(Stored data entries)
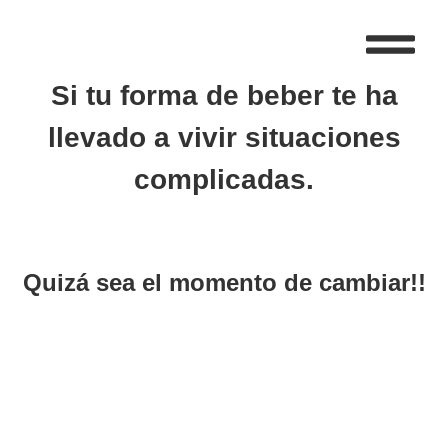
Si tu forma de beber te ha
llevado a vivir situaciones
complicadas.
Quizá sea el momento de cambiar!!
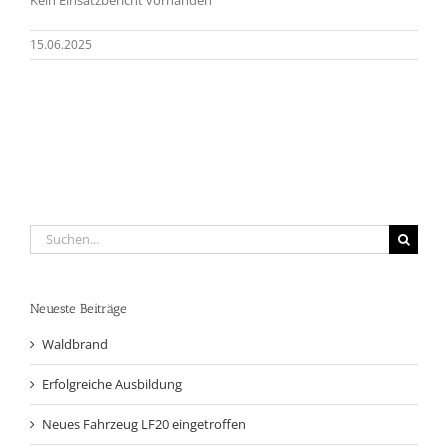
15.06.2025
Suche
nach:
Neueste Beiträge
Waldbrand
Erfolgreiche Ausbildung
Neues Fahrzeug LF20 eingetroffen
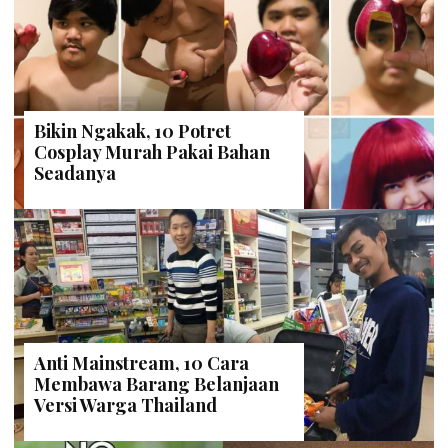
Bikin Ngakak, 10 Potret
Cosplay Murah Pakai Bahan
Seadanya
Anti Mainstream, 10 Cara
Membawa Barang Belanjaan
Versi Warga Thailand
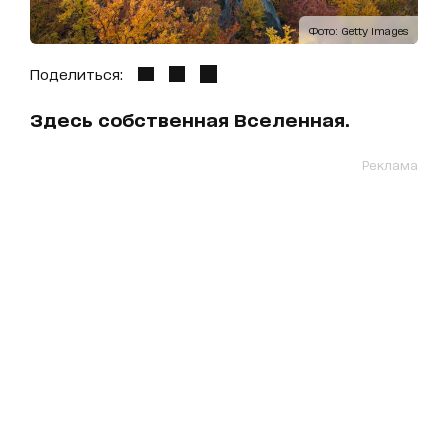
Фото: Getty Images
Поделиться:
Здесь собственная Вселенная.
Реклама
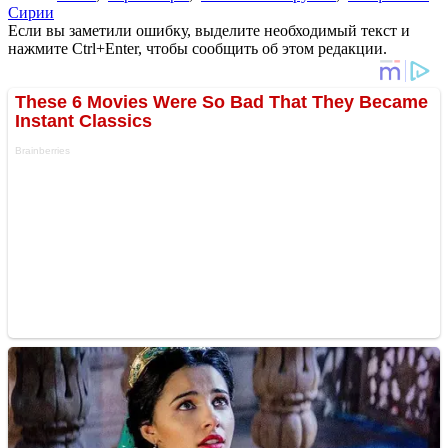
Сирии
Если вы заметили ошибку, выделите необходимый текст и
нажмите Ctrl+Enter, чтобы сообщить об этом редакции.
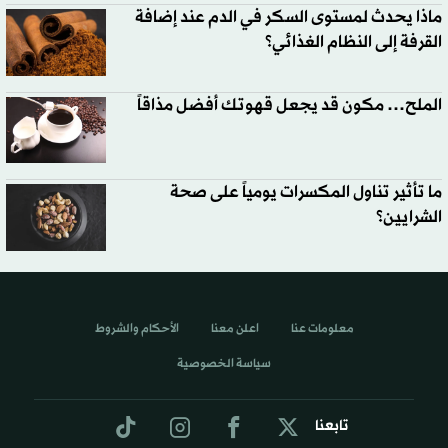
ماذا يحدث لمستوى السكر في الدم عند إضافة
القرفة إلى النظام الغذائي؟
الملح… مكون قد يجعل قهوتك أفضل مذاقاً
ما تأثير تناول المكسرات يومياً على صحة
الشرايين؟
معلومات عنا
اعلن معنا
الأحكام والشروط
سياسة الخصوصية
تابعنا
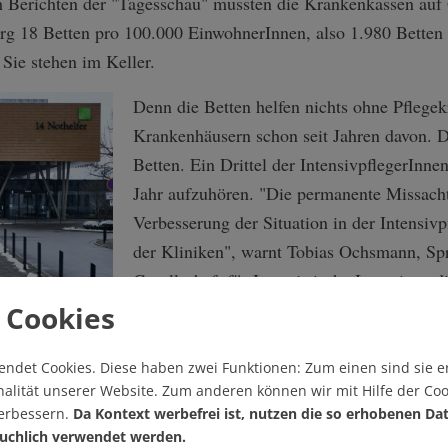
 Berichten der "Tagesschau" mussten die Krankenkassen auf
g 18 Betten pro 100.000 EinwohnerInnen, also 1.980 Betten 
Sie stehen im Keller.
Denn die Betten helfen nichts ohne Pflegek
Krankenhäusern schon seit Jahren davon. D
Betten. Ein Drittel der IntensivpflegerInne
Jahr aufzuhören. "Die permanente Missach
Verbesserung der Situation in der Intensivp
der Kliniken", warnt Tobias Ochsmann, Sp
Gesellschaft für Internistische Intensivme
(DGIIN) "wird unweigerlich zum flächendec
 Cookies
mancherorts bereits bedrohliche und nac
hat."
endet Cookies.
Diese haben zwei Funktionen: Zum einen sind sie er
alität unserer Website. Zum anderen können wir mit Hilfe der Coo
Das war auch schon lange vor der Pandemie
verbessern.
Da Kontext werbefrei ist, nutzen die so erhobenen Da
uchlich verwendet werden.
Politik gegen den Pflegekräftemangel bisla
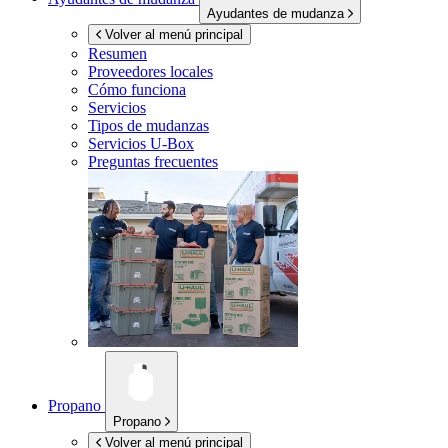
Ayudantes de mudanza
Volver al menú principal
Resumen
Proveedores locales
Cómo funciona
Servicios
Tipos de mudanzas
Servicios
U-Box
Preguntas frecuentes
Propano
Propano
Volver al menú principal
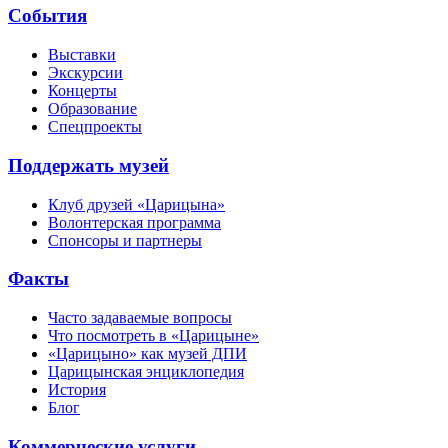
События
Выставки
Экскурсии
Концерты
Образование
Спецпроекты
Поддержать музей
Клуб друзей «Царицына»
Волонтерская программа
Спонсоры и партнеры
Факты
Часто задаваемые вопросы
Что посмотреть в «Царицыне»
«Царицыно» как музей ДПИ
Царицынская энциклопедия
История
Блог
Коммерческие услуги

- _INSTRUCTION_
Rewrite the lines from the one containing "die Krankenkassen auf" through the one containing "endet Cookies.", swapping "Betten" for "Intensivbetten" and leaving everything else unchanged.

- _EXERCISE RESPONSE_
 Berichten der "Tagesschau" mussten die Krankenkassen auf
g 18 Intensivbetten pro 100.000 EinwohnerInnen, also 1.980 Intensivbetten 
Sie stehen im Keller.
Denn die Intensivbetten helfen nichts ohne Pflegek
Krankenhäusern schon seit Jahren davon. D
Intensivbetten. Ein Drittel der IntensivpflegerInne
Jahr aufzuhören. "Die permanente Missach
Verbesserung der Situation in der Intensivp
der Kliniken", warnt Tobias Ochsmann, Sp
Gesellschaft für Internistische Intensivme
(DGIIN) "wird unweigerlich zum flächendec
 Cookies
mancherorts bereits bedrohliche und nac
hat."
endet Cookies.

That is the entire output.